諸伏さんのお兄さんだけあって紳士やな……。
「はい……。いきなり気絶してしまってごめんなさい。うち、爆発物処理班っちゅう警察の一員なんに……お恥ずかしいです」
自分で言っていて情けない。
警察がパタパタ倒れていたら日本国民を守れるわけないのに。
「……まずは貴方の無事を確認したい。……彼。降谷さんに何か嫌なことをされませんでしたか?」
聞き方も『いかがわしい』『淫らな』っちゅうセクシャルなニュアンスを使ってこない……流石に刑事やな。
「あはは、大丈夫です。でもガウンなんか着るの初めてやったし、押し倒されて『松田たちが来る前にしちゃうかい?』なんて囁かれる心理戦をされるのも初めてやったから、心臓止まるかと思いました!!」
水で喉を潤してニコッと笑った瞬間、伊達班長が降谷さんを壁まで殴り飛ばした。
「……よし。龍絶、話の続きをするぞ」
……えっと。
壁の修繕費は誰が出すんやろうか……。
「藍。悪い虫から守ってやるからこっちにおいで」
千速さんに手招きされて、恐る恐る近づくと背中から抱きしめられて二人羽織のような体勢になった。
「まず、未来予知云々の話は止めましょう。確実たり得る証明など不可能なのだから。現実に起きた事実と複数の情報源から把握された客観的事実から、現実的なプラーミャ確保案を練るべきです」
コウメイさんがサインペンを握ってナーダ・ウニチトージティに星マークを付けた。
「龍絶さんの話では自衛団が自作自演みたいな形でプラーミャを誘き寄せる事が出来たんだよね? それなら同じ方法を取れればいいんだけど……オレの部署でも依頼方法までは掴めてないんだ。金を積めばどんな仕事もやるらしいとは聞いているんだ……」
……やっぱり警視庁公安部、警察庁警備局のどこに所属しとるとは明かさんか。
「警察内部に上げたとして、法螺話だと一蹴されるのが関の山だろうからな」
千速さんがぎゅっと抱きしめてくれる。
いい匂い……香水かな……安心して眠たくなってきてしまう。
「……ぐっ、はぁ……はぁ……その必要は無くなったみたいだ。……はぁ……プラーミャからの爆破予告がたった今届いたらしい……」
「宜しいんですか? 我々に情報を明かしても」
コウメイさんがボロボロになり床に這いつくばってスマホを操作する降谷さんを見下ろしながら嗜めた。
「……いずれ所轄内で共有される情報です。……『ツクバ付近の花火大会中に爆弾を起爆するが、大会を中止したり爆破予告があったことを市民に知らせても同様に爆発させる』とのことで……ゴホッ……」
降谷さんが息も絶え絶えに教えてくれた情報。
「待ってよ降谷ちゃん……。それって、俺達の動きを見越されていないか? なんで急に日本で市民を巻き込む爆破予告なんてしたんだ? 原作になかった事件であって、ここからは未知な状況になるにせよ、いきなりピンポイントで近日中に起きるなんて変じゃないか?」
確かに、4年後まで存在を語られていなかった存在で、『ハロウィンの花嫁』の映画を飾る作中最強格のボスキャラクター。
「確かに、俺達三爆処トリオに爆弾解体をしてみせろっつう宣戦布告にも見えるな。……あ、龍絶は休暇中か」
……まさか。
『ロシアで頻発している爆発事件の犯人の目星を伝えます』
バイジウのスマホに来ていた通知、そこに書かれていたのは、明らかにプラーミャの実態と潜伏先に関する断片的な情報だった。
……もしかして、組織がプラーミャを使って何かを爆発させるつもりなん?
それなら、プラーミャの援護にジンやウォッカ、コルンにカルバドスがつく可能性だってある。

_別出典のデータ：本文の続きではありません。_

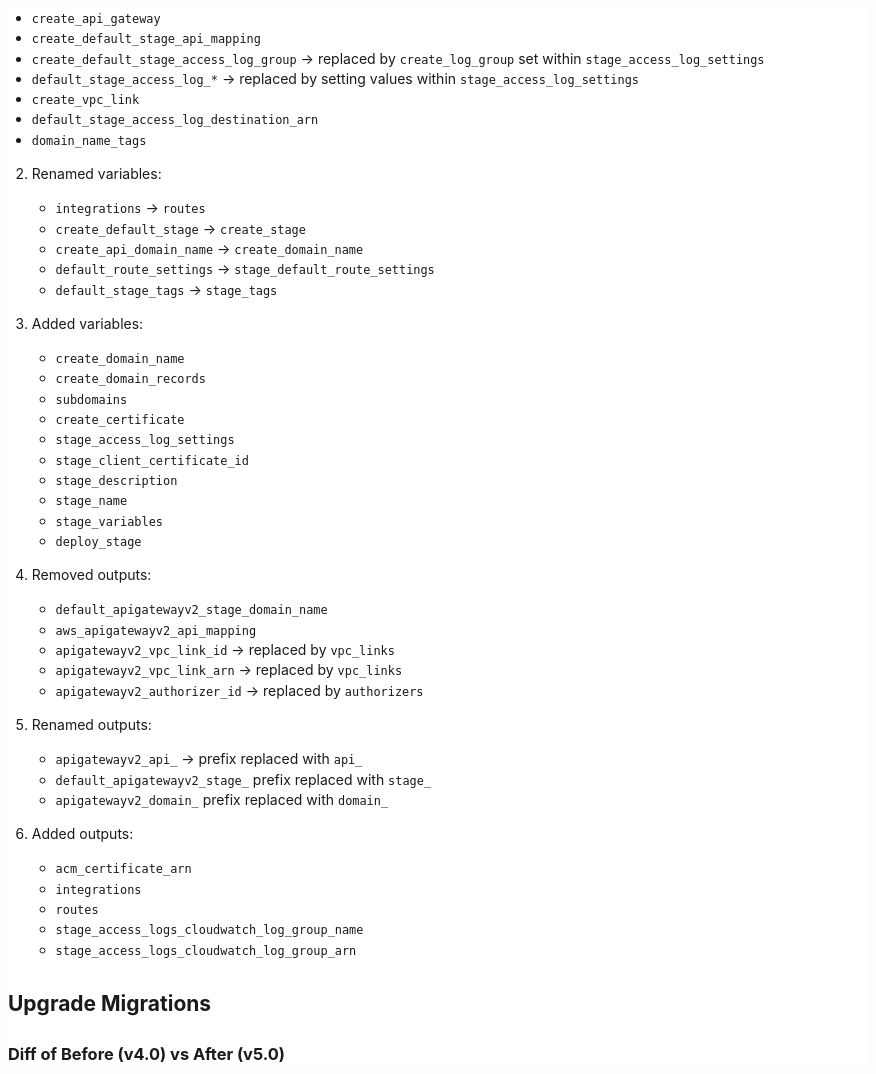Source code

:    - `create_api_gateway`
   - `create_default_stage_api_mapping`
   - `create_default_stage_access_log_group` -> replaced by `create_log_group` set within `stage_access_log_settings`
   - `default_stage_access_log_*` -> replaced by setting values within `stage_access_log_settings`
   - `create_vpc_link`
   - `default_stage_access_log_destination_arn`
   - `domain_name_tags`

2. Renamed variables:

   - `integrations` -> `routes`
   - `create_default_stage` -> `create_stage`
   - `create_api_domain_name` -> `create_domain_name`
   - `default_route_settings` -> `stage_default_route_settings`
   - `default_stage_tags` -> `stage_tags`

3. Added variables:

   - `create_domain_name`
   - `create_domain_records`
   - `subdomains`
   - `create_certificate`
   - `stage_access_log_settings`
   - `stage_client_certificate_id`
   - `stage_description`
   - `stage_name`
   - `stage_variables`
   - `deploy_stage`

4. Removed outputs:

   - `default_apigatewayv2_stage_domain_name`
   - `aws_apigatewayv2_api_mapping`
   - `apigatewayv2_vpc_link_id` -> replaced by `vpc_links`
   - `apigatewayv2_vpc_link_arn` -> replaced by `vpc_links`
   - `apigatewayv2_authorizer_id` -> replaced by `authorizers`

5. Renamed outputs:

   - `apigatewayv2_api_` -> prefix replaced with `api_`
   - `default_apigatewayv2_stage_` prefix replaced with `stage_`
   - `apigatewayv2_domain_` prefix replaced with `domain_`

6. Added outputs:

   - `acm_certificate_arn`
   - `integrations`
   - `routes`
   - `stage_access_logs_cloudwatch_log_group_name`
   - `stage_access_logs_cloudwatch_log_group_arn`

## Upgrade Migrations

### Diff of Before (v4.0) vs After (v5.0)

……最悪は、バイジウが直接乗り込んでくるかもしれん。
「龍絶、顔色が悪いぞ……大丈夫か?」
……うちは。
うちはまだ肝心な秘密を話すことは出来へん。
……組織に所属するスナイパーで、義兄が組織のナンバー3だという事実を話してしまえば、即時逮捕勾留拘束尋問ののち極刑は免れない。
うちは地獄に堕ちる。
だから罪を裁かれるのは甘んじて受け止める。
……けど、今捕まるわけにはいかへんねん。
5人の将来に渡る障壁になり得るプラーミャという存在を解決してからやないと、うちは地獄に行くわけにはいかんのや。